Apart from the question of guilt, one thing is certain: the connection between Depp and Heard is toxic in nature. “There are relationships that rob more power than they give, but are still addictive,” says psychologist Regine Daniel (39).
Frequently, people with fear of loss would find partners with narcissistic tendencies. In the beginning, the magic of being in love works. Then the relationship gets more and more out of balance. One of the two dominates, through manipulation, humiliation, emotional blackmail and violence.
The consequences of toxic relationships can be deadly. In 1992 the singer Whitney Houston (1963-2012) and Bobby Brown (53) married. “He was my drug, I didn’t do anything without him,” Houston said. Eventually she manages to break away from Brown, but not from the cocaine. She dies at the age of 48.

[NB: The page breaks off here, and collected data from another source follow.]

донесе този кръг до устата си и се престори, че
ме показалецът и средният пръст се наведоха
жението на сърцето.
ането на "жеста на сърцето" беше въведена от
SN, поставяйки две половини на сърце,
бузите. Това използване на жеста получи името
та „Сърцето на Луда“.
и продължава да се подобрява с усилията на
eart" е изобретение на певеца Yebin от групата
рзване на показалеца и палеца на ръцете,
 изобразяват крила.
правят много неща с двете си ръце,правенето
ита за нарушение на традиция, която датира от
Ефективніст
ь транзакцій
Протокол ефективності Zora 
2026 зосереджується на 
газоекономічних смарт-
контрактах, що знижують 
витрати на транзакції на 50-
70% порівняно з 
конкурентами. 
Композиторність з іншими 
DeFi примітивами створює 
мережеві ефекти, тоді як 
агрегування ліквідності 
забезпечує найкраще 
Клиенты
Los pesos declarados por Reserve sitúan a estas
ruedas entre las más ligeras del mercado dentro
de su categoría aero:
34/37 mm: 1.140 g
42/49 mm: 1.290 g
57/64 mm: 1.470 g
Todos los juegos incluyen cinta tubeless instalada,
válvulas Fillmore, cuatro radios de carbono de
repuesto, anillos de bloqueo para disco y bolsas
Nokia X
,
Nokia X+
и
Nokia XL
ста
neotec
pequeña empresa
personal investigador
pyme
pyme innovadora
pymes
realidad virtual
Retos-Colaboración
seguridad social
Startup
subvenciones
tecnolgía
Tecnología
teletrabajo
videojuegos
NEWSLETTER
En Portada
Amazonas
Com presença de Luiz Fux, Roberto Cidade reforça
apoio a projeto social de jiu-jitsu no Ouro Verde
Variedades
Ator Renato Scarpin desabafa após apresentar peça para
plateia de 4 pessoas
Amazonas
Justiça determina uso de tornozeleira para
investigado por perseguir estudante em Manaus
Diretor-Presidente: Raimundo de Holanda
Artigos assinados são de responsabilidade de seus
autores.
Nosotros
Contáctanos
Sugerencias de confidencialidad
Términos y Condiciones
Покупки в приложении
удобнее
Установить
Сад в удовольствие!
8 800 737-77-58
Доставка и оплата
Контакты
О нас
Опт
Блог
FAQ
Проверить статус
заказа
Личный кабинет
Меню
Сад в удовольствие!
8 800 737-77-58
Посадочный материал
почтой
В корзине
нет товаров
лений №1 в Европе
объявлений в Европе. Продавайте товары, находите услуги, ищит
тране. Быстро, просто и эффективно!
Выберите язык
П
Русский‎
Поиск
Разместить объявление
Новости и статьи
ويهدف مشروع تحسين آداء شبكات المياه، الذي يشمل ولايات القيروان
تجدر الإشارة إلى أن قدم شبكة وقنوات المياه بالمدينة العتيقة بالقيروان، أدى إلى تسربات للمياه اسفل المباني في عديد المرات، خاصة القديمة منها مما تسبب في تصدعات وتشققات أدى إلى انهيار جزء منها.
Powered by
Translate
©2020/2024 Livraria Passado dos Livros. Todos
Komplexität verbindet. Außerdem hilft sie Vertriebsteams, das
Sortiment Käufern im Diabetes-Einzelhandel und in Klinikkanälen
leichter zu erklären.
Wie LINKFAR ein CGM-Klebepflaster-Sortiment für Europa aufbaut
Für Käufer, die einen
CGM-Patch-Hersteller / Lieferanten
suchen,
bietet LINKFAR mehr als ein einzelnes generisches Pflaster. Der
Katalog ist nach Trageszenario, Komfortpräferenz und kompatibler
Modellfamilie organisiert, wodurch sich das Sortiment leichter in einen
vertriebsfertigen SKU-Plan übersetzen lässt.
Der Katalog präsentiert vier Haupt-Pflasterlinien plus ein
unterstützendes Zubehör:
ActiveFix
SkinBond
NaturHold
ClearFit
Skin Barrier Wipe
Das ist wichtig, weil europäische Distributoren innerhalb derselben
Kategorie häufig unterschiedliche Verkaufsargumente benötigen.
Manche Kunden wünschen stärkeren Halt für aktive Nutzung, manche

The short marriage between singer Amy Winehouse (1983-2011) and Blake Fielder-Civil (40) is also a classic case: Fielder-Civil introduces Winehouse to hard drugs. Although she divorced, she died of alcohol poisoning at the age of 27.
The most notable example in this case: supermodel Kate Moss (48) was engaged to singer Pete Doherty (43) from 2005 to 2007. The two share a similar, drug-clouded monster love as that of Depp and Heard. The final punch line: Moss was in a relationship with Depp from 1994 to 1998.
How the film “Depp vs Heard” ends is open. One thing is certain: without a happy ending.